Le Valais touristique devra s’accommoder, quelques années encore, de son fonctionnement éclaté, de son budget marketing modeste (6 millions de francs) et trouver son salut dans les 12 millions de nuitées qu’enregistrent ses stations bon an mal an.

En même temps que 75% des Valaisans environ renvoient la nouvelle loi sur le tourisme à son expéditeur, Jean-Michel Cina essuie le premier gros échec de sa carrière de Conseiller d’Etat. Il avait fait de ce texte l’instrument prodigue de ses envies de réformes, l’emblème d’un Valais composite mais plus uni que jamais et qu’il voyait se vendre au monde globalisé à travers une dizaines de grandes régions, grâce à un budget dopé à 80 millions de francs (contre 50 aujourd’hui) et par le biais d’une société de promotion professionnelle.

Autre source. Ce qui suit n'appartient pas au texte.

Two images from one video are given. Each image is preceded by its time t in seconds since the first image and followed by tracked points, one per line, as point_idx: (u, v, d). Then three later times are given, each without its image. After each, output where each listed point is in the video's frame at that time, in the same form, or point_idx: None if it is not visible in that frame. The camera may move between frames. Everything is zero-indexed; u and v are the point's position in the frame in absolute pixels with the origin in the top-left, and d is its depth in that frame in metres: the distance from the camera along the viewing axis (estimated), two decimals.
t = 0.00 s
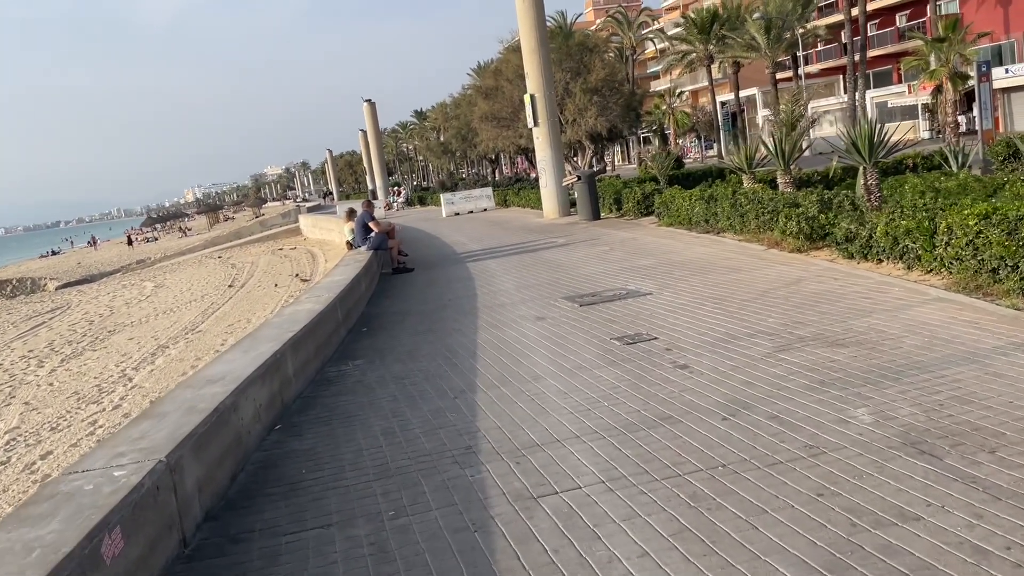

Les raisons du refus d’un si alléchant projet? La plus déterminante, avancée par les observateurs tous camps confondus tiendrait dans un porte-monnaie. Le contribuable valaisan a vu dans la loi – mais peut-on réellement l’en blâmer ? - la menace qu’elle faisait peser sur son budget avant d’y voir les bénéfices à long terme qu’elle pourrait amener en termes de nuitées et de succès de ses destinations.

Un budget fermement menacé par la fameuse taxe touristique d’hébergement (TTH), infligée par la loi aux propriétaires de résidences secondaires (dont 20 000 Valaisans) comme un des outils suprêmes pour dénicher le budget supplémentaire du tourisme nouvelle version en bannissant les taxes de séjours et d’hébergement.

Mis à part le mode de financement, consensus longuement mûri au Grand Conseil, mais jugé trop précaire par le citoyen, on ne peut s’empêcher de penser aussi qu’un certain régionalisme l’a, une fois encore emporté, comme c’est souvent le cas en Valais. Le regroupement forcé, selon des critères contraignants, de 152 sociétés de développement en grandes régions, brisait en même temps un certain ordre établi et semblait mettre trop d’Etat dans le tourisme.

«Manifestement, les Valaisans veulent un tourisme plus libéral, moins contrôlé que celui proposé par ce projet de loi», commente Jean-Albert Ferrez, député démocrate-chrétien et président de la première commission pour la loi, qui, ce début d’après-midi, digère mal sa pizza froide dans les couloirs comme endeuillés de la Maison du Valais, stamm des supporters.

Il jure pourtant, en stéréo avec le chef du service du développement économique François Seppey et le directeur adjoint de Valais Tourisme Vincent Bornet, que «même si la loi est refusée, les problèmes fondamentaux diagnostiqués dans le tourisme valaisan demeurent.» De quelle manière y répondre, dès lors? «En apportant des améliorations ponctuelles dans la loi actuelle au Parlement...», esquisse-t-il.

Un statu quo pour le canton. Une gifle pour Cina. Faut-il enterrer le projet et revenir dans dix ans, ou remettre l’ouvrage sur le métier quand bien même le scrutin du jour a surtout révélé un véritable fossé entre l’élite politique et le citoyen ? Jean-Michel Cina, très déçu mais pas abattu, est persuadé que «la population a refusé cette réforme de la loi mais pas une réforme de la loi» et que, dans l’intervalle, des améliorations ponctuelles doivent s’opérer.

«La création d’une société de promotion et d’un observatoire du tourisme comme la loi le prévoyait, et qui nécessite de puiser dix millions de francs supplémentaires dans le budget ordinaire de l’Etat, remporte l’adhésion. Il faut les mettre en place tout de suite.»